* [Exercise requirements] Should the word "down" occur in a line of the records, copy that line.

Start of Input

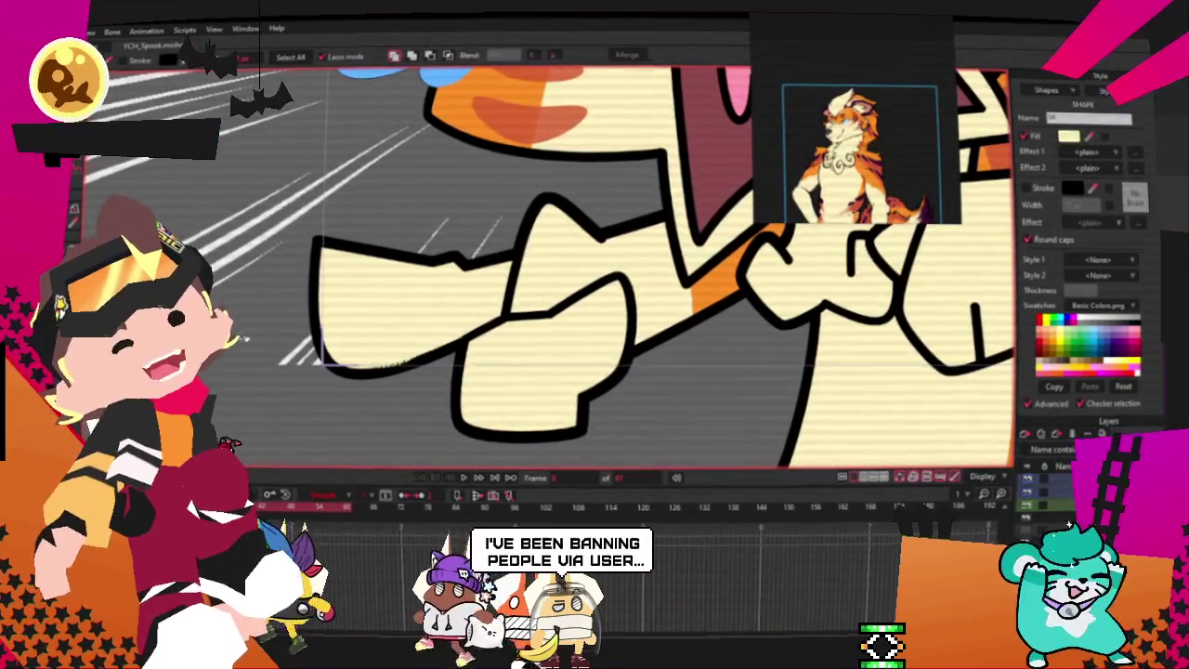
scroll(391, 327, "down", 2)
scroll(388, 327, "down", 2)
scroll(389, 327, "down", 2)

End of Input
Start of Input

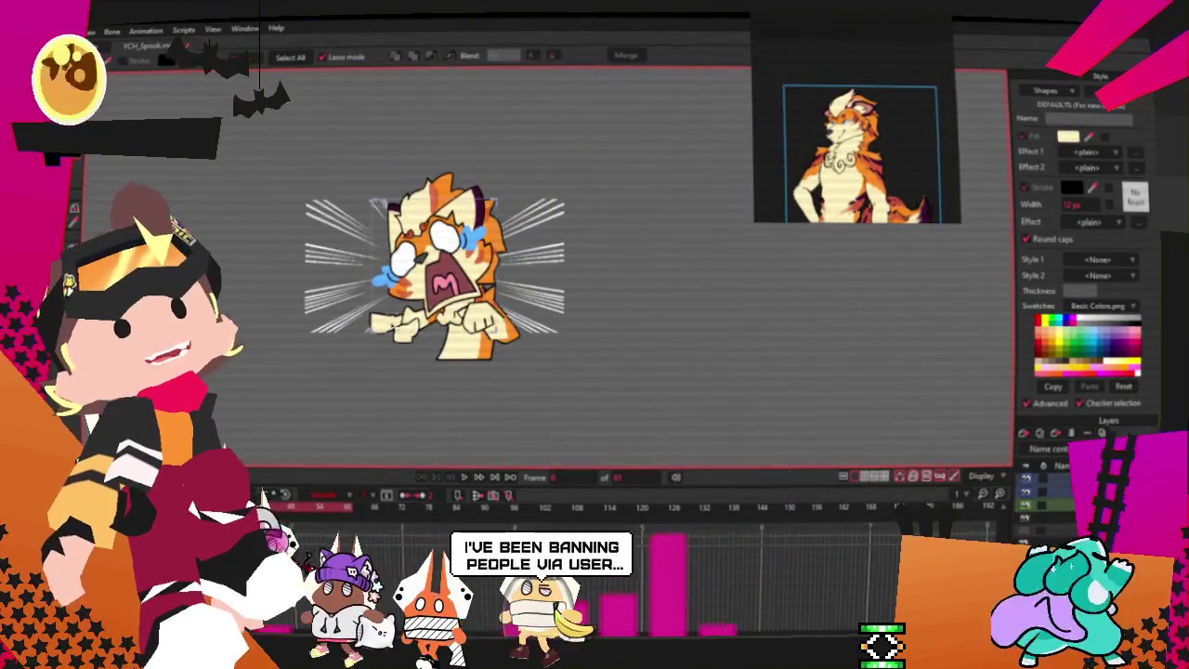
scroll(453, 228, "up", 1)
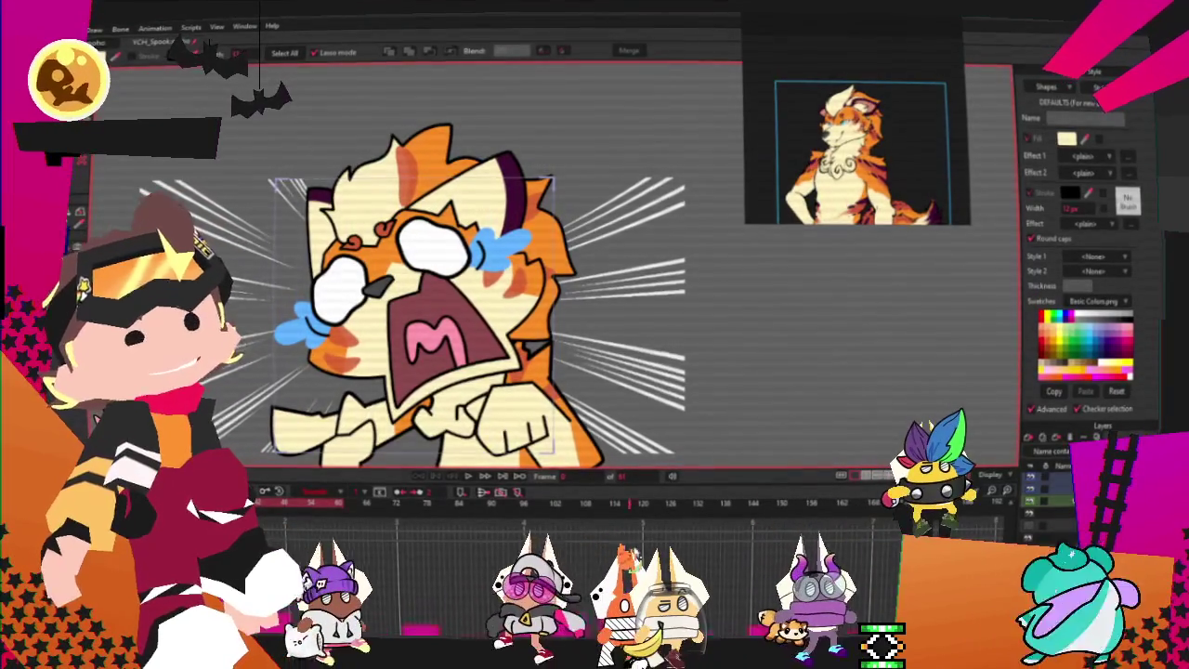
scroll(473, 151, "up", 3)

End of Input

* [Answer box]
scroll(391, 327, "down", 2)
scroll(388, 327, "down", 2)
scroll(389, 327, "down", 2)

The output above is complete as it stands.